Jessica Drake accuses Donald Trump of sexual misconduct, gets shamed for adult film work

Jessica Drake accuses Donald Trump of sexual misconduct, gets shamed for adult film work

Many women are saying that Donald Trump sexually assaulted or harassed them — most recently, adult film star Jessica Drake, who held a press conference on Saturday in which she described numerous instances of inappropriate behavior by the Republican candidate. Because of her line of work, however, some internet people are implying that Drake had it coming.  

"Woman who has sex on camera for [money] says Trump propositioned her," Brit Hume, a senior political analyst with Fox News, tweeted. "'This is not acceptable behavior.' Please."

The suggestion would seem to be that, since Drake makes her living acting in adult films, she does not have the right to complain about the sexual advances men make on her. In the press conference, where she appeared alongside Gloria Allred, the lawyer for some of Trump's approximately 10 other accusers, Drake said the Republican nominee offered her $10,000 to spend time with him, after he kissed her without her permission and after she repeatedly told him no.

Drake, 42, met Trump at a 2006 golf tournament in Lake Tahoe, California, where she was working the booth for Wicked Pictures, an adult film company. Trump invited her to his room, but she "didn't feel right going alone," she said, and brought two other women along. When they walked into his penthouse suite, Trump "grabbed each of us tightly in a hug and kissed each one of us without asking permission," Drake told the media.

Drake then returned to her room, where she received a call from a man asking her to return to Trump's room. Drake said no, and then got a call from Trump himself, asking her to dine with him in his suite and to accompany him to a party.
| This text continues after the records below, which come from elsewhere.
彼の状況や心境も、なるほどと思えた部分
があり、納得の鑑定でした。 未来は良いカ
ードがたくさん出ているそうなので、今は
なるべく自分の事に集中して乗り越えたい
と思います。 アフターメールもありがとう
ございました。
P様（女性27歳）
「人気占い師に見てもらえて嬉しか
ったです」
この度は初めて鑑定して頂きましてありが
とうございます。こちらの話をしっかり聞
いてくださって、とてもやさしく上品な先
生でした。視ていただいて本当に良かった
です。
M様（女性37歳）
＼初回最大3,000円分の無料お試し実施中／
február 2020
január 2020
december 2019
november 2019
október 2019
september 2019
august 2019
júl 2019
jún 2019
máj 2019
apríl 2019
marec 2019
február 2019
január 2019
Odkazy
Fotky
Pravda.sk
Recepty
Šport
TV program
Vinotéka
She turned down both invitations. 

"Donald then asked me, 'What do you want? How much?'" Drake recalled. "I told him that I couldn't.
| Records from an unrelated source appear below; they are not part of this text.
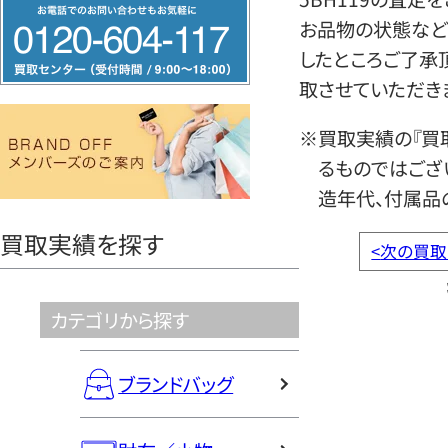
フ
お品物の状態など
リ
したところご了承
ー
取させていただき
ダ
イ
※買取実績の『買
ヤ
るものではござ
ル
造年代、付属品
0120604117
買取実績を探す
<
次の買取
カテゴリから探す
ブランドバッグ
"After that, I received another call, either from Donald or another male calling on his behalf, offering me $10,000," she continued. When Drake again demurred, saying she had to be back in Los Angeles for work the next day, the person on the phone offered her the use of Trump's private jet in exchange for her cooperation. 

"I am choosing to share my personal exchange in light of the recently released tapes, in order to lend my voice, my strength and my support to the other women who are coming forward," Drake said. "Collectively, his words and his actions are testament to his character: that of uncontrollable misogyny, entitlement and being a sexual assault apologist."

At a Pennsylvania rally on Saturday, Trump threatened to sue all the women who've accused him of sexual misconduct. Also on Saturday, his campaign released a statement calling Drake's accusation "totally false and ridiculous," alleging that she is working for Hillary Clinton's campaign. Trump supporters seized on this agent-of-the-enemy narrative, doubling down on Hume's logic.  

"No one believes someone who fucks for money and swallows load after load," one Twitter user, a viewer of Drake's work, tweeted, calling Drake a "lying whore" in a separate tweet.

Another user tweeted that most victims report to the police, not the media. (Most sexual assault victims don't report at all, in part because they fear being blamed and shamed for what happened to them.)

Others shamed her for "selling her body."

Drake does make her living from porn. She is contracted with Wicked Pictures, a company for which she acts, writes and directs. So, yes, Drake has sex, on-camera, for money — with other paid actors. Trump is not one. Trump's offer of payment for her company is Trump soliciting prostitution from a woman who is not a prostitute. 

It's troubling because, as some on Twitter pointed out, the reaction of Trump supporters suggests that a number of people believe "making porn and being sexually assaulted are the same thing." They're not — or at least, they shouldn't be. Ideally, adult film actors consent to the sex they have onscreen, but as evidenced by the spate of sexual assault and rape allegations made against porn star James Deen in 2015, that's not always the case. 

And then, there's the separate point that Trump's supporters seem to have missed, which is that their candidate may well have solicited sex while married to his current wife, Melania — at the very least, that should present a problem for his supporters on the religious right. But whatever way you slice it, Drake's story is further evidence against Trump's beloved assertion that "nobody has more respect for women" than he does.